What have the Bulls done this year? Let's take a look see:


Chicago Bulls

League Average

Offensive Efficiency

103.3 105.9

Defensive Efficiency

103 105.9


89.2 91.9

Offensive Rebounding Rate

29.7 26.6

Turnover Rate

13.5 13.7

Free Throw Rate

19.9 20.4

Effective Field Goal Percentage

46.8 49.6

Opponent Effective Field Goal Percentage

47.7 49.6


42-35 -----

As was expected, the Bulls offense has taken a step back due to the absence of the former MVP Rose. Their offensive efficiency is down almost five points from last year, going from 107.4 points per 100 possessions (5th best in the league) to 103.2 points per 100 (currently 22nd in the league). Unsurprisingly, the loss of Rose (& Kyle Korver) has negatively impacted their shooting, as the team effective field goal percentage has slipped from a respectable 49% in '11-'12 to a bottom five 46.75 this season. The big drop off has been in their three point shooting, as they've been worse off from downtown. But on the surprising side, they've been getting to the line more

Stepping up in Rose's absence have been Nate Robinson and Jimmy Butler. Never known for his efficient shooting on the court or use of sense off the court, KryptoNate has amassed a highly respectable 53.9 True Shooting percentage along with close to five assists/two turnovers a game in a slow-paced offense that doesn't feature any high usage stars or sharpshooters from deep. As for Butler, the former Golden Eagle has developed into an solid contributor. After playing only 8.5 minutes a game last year, Butler's been averaging close to 25 minutes a night this year, and lately, he has been playing heavy minutes (as Thibodeau is prone to do) as a result of Chicago's backcourt injury woes. He's a solid finisher at the rim, converting on 64% of his baskets in the restricted area. His shooting has improved in all areas, as he's connecting on 32 percent of his three point attempts, hitting on 81.7 percent of his free throws, and is shooting a highly respectable 39 percent on his jumpers from 15-19 feet. Combine those gains with some steady defense and it looks as if the Bulls have a player that can complement Rose in the coming years.

This year vs. the Nets

December 15 and recap (Chicago)

February 1 and recap (Chicago)

March 2 and recap (Chicago edition)

April 4 and recap (Chicago version)

* _Material shown_
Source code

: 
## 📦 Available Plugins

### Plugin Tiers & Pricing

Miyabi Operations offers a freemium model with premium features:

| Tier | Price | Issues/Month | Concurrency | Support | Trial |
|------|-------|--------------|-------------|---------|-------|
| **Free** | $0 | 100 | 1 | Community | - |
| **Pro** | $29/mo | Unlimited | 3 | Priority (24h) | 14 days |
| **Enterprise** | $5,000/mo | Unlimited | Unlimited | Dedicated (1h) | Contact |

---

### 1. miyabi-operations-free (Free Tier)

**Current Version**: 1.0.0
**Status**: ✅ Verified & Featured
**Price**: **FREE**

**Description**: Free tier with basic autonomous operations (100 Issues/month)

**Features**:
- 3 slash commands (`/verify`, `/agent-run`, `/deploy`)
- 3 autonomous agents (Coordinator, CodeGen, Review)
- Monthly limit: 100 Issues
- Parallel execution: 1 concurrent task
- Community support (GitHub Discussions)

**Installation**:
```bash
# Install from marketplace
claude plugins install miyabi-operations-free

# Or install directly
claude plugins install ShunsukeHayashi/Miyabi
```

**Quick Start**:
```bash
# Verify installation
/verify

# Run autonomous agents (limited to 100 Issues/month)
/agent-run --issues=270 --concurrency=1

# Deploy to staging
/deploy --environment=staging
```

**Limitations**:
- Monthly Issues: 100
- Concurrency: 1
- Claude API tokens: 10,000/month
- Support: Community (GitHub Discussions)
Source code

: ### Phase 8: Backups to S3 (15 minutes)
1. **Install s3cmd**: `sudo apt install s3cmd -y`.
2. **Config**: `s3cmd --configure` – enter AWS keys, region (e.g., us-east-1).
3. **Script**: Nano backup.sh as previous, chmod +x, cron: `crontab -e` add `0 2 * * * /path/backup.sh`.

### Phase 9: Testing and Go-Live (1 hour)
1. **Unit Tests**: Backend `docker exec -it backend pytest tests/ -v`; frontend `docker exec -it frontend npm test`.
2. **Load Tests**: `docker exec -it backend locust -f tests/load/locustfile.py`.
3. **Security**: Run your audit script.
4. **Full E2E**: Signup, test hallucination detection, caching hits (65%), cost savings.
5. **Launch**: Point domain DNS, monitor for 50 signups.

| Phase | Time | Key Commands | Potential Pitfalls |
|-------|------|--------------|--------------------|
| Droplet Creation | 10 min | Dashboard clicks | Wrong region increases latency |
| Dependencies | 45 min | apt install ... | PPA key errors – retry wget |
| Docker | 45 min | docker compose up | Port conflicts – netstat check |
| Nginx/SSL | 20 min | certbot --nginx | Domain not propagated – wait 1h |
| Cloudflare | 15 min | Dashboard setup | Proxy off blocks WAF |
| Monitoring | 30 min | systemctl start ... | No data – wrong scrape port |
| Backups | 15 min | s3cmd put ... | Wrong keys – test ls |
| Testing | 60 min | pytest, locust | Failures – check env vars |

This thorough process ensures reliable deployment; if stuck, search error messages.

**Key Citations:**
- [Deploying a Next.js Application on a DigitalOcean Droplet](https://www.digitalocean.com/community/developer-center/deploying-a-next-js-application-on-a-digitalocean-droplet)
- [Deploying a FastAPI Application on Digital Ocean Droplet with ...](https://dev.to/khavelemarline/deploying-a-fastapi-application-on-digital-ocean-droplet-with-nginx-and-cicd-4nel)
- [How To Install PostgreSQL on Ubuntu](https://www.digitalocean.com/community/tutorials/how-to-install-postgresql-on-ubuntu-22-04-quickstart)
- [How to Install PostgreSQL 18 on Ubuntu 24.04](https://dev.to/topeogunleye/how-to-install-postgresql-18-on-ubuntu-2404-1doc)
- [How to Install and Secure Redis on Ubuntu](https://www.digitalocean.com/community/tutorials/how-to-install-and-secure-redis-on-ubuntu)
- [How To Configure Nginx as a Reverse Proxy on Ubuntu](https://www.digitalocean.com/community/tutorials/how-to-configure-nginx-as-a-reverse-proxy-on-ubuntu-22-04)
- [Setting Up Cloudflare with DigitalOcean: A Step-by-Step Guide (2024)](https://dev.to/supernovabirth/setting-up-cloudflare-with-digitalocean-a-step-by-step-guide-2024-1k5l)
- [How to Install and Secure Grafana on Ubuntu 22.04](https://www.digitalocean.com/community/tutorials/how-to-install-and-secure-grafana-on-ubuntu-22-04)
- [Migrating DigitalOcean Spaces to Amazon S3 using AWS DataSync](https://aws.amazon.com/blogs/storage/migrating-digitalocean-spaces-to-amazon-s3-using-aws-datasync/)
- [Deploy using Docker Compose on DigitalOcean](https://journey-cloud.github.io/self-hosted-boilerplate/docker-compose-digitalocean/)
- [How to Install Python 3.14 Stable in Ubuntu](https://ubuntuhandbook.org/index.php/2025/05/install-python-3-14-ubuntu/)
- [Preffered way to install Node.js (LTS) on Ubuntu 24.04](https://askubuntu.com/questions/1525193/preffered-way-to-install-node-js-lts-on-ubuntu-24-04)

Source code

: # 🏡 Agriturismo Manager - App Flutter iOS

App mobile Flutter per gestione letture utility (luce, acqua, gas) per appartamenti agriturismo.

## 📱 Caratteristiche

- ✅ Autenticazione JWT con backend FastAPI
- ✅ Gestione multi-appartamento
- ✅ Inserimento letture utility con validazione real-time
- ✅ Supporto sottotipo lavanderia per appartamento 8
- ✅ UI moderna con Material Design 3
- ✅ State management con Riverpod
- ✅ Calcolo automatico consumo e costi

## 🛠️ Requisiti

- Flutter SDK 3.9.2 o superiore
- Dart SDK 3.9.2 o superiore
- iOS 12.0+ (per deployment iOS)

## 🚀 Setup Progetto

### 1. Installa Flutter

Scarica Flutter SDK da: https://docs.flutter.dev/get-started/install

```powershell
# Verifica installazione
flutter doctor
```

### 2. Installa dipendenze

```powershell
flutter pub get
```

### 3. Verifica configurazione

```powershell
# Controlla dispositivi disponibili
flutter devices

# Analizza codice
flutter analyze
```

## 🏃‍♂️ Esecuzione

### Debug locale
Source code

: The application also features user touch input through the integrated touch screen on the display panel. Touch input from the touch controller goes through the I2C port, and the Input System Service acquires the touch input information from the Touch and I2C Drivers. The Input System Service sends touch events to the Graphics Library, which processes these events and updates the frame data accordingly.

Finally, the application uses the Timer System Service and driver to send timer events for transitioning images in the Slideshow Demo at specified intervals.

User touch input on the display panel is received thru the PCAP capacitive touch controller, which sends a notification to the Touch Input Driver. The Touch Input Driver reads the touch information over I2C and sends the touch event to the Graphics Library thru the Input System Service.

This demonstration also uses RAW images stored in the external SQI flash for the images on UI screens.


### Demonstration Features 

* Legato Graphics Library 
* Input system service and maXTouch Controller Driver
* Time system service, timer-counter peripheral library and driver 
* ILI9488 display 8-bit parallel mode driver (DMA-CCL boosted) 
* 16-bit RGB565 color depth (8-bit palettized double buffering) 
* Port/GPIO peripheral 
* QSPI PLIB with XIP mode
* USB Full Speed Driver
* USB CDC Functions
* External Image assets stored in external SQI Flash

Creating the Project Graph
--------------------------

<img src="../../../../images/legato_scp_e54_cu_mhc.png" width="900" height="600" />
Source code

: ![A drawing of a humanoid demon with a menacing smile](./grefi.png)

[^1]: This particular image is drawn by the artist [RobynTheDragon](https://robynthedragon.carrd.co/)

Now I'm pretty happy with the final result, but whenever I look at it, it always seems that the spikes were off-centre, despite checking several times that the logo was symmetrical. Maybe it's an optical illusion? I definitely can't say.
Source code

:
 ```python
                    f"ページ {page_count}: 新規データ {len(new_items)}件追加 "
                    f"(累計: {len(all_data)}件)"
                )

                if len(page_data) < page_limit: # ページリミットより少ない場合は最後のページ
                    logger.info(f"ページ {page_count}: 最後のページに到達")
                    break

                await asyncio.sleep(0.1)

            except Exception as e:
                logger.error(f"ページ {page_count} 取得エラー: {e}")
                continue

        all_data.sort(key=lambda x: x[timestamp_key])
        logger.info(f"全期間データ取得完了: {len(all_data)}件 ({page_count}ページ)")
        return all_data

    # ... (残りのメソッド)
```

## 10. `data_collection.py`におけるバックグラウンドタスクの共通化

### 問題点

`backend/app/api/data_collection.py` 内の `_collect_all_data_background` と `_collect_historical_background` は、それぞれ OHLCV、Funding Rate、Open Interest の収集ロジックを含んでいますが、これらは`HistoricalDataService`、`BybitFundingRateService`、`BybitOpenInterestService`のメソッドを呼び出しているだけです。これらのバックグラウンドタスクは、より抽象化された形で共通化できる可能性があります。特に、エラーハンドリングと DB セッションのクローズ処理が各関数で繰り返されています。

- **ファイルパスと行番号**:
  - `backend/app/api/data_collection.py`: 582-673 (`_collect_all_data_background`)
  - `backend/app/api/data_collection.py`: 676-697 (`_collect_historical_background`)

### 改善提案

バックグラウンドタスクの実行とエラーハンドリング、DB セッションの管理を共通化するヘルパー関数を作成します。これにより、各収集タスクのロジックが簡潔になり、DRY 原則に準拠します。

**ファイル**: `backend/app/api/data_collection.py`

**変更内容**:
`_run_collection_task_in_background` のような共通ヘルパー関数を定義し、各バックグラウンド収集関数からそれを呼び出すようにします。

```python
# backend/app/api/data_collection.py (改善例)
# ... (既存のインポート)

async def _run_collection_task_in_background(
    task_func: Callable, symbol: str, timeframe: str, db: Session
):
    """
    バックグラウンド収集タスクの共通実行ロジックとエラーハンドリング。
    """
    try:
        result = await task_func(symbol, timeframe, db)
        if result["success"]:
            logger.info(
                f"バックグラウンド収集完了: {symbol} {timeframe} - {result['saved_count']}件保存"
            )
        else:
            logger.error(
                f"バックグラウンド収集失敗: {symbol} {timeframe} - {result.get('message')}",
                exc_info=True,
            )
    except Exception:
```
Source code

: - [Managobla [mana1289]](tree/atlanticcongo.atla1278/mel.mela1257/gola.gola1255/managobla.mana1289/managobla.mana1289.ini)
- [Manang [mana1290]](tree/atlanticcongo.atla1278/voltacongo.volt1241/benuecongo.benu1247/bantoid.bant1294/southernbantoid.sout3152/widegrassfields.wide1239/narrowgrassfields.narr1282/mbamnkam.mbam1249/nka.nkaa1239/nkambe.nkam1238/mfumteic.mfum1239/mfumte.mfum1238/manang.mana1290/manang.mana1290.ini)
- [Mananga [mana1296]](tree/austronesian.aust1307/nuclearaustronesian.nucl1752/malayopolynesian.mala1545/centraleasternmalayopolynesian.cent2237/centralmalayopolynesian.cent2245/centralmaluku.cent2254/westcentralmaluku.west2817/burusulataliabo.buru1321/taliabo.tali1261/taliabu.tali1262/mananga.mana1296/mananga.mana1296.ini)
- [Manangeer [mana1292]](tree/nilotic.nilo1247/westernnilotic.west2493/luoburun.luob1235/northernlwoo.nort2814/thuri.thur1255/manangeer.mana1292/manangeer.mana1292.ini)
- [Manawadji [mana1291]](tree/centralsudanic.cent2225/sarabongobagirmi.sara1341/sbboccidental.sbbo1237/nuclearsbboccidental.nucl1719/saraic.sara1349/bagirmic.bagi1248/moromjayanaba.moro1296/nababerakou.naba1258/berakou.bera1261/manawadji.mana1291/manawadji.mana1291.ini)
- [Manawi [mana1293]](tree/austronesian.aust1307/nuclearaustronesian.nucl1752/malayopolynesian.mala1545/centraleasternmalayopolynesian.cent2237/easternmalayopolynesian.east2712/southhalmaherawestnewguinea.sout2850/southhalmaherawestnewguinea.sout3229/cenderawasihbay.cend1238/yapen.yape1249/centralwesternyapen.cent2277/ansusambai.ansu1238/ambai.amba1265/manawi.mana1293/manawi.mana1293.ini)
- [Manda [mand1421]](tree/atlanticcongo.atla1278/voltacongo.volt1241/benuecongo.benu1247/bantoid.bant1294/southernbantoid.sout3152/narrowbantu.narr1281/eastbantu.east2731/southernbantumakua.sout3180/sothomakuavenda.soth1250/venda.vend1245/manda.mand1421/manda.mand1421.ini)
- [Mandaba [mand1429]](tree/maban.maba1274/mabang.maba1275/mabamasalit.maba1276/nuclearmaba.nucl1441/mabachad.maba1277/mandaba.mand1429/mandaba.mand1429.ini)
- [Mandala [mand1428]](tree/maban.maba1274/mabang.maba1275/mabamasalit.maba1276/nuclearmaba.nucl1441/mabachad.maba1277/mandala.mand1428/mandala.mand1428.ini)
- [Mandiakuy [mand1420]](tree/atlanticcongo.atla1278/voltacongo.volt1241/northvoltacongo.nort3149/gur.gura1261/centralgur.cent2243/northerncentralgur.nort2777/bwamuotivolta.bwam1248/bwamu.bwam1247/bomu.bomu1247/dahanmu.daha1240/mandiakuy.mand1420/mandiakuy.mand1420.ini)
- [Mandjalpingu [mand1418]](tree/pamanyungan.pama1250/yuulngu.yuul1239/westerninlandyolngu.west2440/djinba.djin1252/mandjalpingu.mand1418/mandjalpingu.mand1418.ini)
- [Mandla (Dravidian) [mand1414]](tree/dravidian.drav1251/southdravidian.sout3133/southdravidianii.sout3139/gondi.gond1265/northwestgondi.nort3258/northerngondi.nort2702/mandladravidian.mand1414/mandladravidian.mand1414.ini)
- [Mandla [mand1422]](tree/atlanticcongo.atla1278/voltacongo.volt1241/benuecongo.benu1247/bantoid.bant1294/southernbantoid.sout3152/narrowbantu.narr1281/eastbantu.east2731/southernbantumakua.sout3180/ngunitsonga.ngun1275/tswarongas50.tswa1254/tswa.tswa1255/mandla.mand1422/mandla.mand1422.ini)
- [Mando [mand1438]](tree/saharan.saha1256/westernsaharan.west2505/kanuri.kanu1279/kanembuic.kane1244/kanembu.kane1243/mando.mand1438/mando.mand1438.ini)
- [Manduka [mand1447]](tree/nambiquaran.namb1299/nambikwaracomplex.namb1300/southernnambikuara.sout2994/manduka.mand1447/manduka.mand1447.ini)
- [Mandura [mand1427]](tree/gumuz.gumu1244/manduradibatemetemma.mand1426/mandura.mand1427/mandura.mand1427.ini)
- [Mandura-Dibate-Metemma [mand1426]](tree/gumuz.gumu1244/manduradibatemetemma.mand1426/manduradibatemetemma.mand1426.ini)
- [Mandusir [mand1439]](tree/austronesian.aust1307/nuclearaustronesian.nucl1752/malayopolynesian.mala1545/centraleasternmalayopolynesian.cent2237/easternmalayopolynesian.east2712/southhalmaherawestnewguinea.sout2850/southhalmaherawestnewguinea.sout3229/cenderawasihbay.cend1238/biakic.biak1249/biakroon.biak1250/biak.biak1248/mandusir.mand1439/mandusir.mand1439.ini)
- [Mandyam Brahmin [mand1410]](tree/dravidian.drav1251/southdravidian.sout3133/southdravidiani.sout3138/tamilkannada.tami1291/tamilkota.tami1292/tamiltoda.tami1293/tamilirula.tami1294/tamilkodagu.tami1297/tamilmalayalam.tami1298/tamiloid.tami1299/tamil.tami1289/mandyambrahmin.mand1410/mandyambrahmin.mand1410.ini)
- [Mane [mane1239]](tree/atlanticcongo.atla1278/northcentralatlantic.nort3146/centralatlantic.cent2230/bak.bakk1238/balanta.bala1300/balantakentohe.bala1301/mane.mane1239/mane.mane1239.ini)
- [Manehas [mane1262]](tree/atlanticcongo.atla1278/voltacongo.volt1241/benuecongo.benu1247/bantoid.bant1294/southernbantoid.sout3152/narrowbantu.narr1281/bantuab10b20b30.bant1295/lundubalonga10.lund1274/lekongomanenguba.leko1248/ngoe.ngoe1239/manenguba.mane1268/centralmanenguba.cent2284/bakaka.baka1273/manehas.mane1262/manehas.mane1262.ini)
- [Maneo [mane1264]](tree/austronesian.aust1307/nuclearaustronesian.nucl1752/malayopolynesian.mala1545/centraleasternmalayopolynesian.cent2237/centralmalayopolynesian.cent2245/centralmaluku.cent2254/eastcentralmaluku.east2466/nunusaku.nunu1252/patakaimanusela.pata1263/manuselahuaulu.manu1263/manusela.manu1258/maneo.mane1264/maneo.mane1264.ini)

* _Required actions_
(1) Set down the stretch of the Bulls season review from "This year vs." through "recap (Chicago version)", word for word.
(2) Take the Bulls season review further, picking up right after its final line.
The listing is separate material and has no connection to the Bulls season review.

* _Answers by item number_
(1)
This year vs. the Nets

December 15 and recap (Chicago)

February 1 and recap (Chicago)

March 2 and recap (Chicago edition)

April 4 and recap (Chicago version)

(2)
Key Players to Watch

Provided he's close to 100 percent, I'll nominate Joakim Noah. He's had a wonderful season, amassing a solid 53.5 True Shooting percentage and 4 assists a night. When he has been on the court, he's been very durable, averaging 37.5 minutes a night. So far against the Nets, he's been able to make an impact. He's shot 56 percent overall, and most importantly, has shot 73% when Brook Lopez has been in the game.

The other guy to watch is Carlos Boozer. While Boozer is not the player he was once was in Utah (hence why, in addition to the $ he was making, a lot of people, myself included, didn' want Nets management to look into acquiring him), the Nets employ mostly terrible power forwards. And unsurprisingly, he's carved them up to the tune of 53 percent from the field and some key plays late in games. Facing off against Reggie Evans & Andray Blatche should provide Boozer with plenty of good scoring opportunities.

Net Chances of Winning a Series

I'd say it's 50-50. While the Nets have more name recognition, the Bulls have proven to be a very challenging opponent for the Nets this year. They're very physical and have had Brooklyn's number so far. Barring a spectacular collapse, the Nets should have the home court advantage for this matchup. The Bulls have been weaker on the road, but that's not unusual. Health figures to be a key factor, as there has been debate as to whether Noah should come back before the postseason. I doubt it happens, but if Derrick Rose manages to come back for the playoffs, the odds lean in Chicago's favor.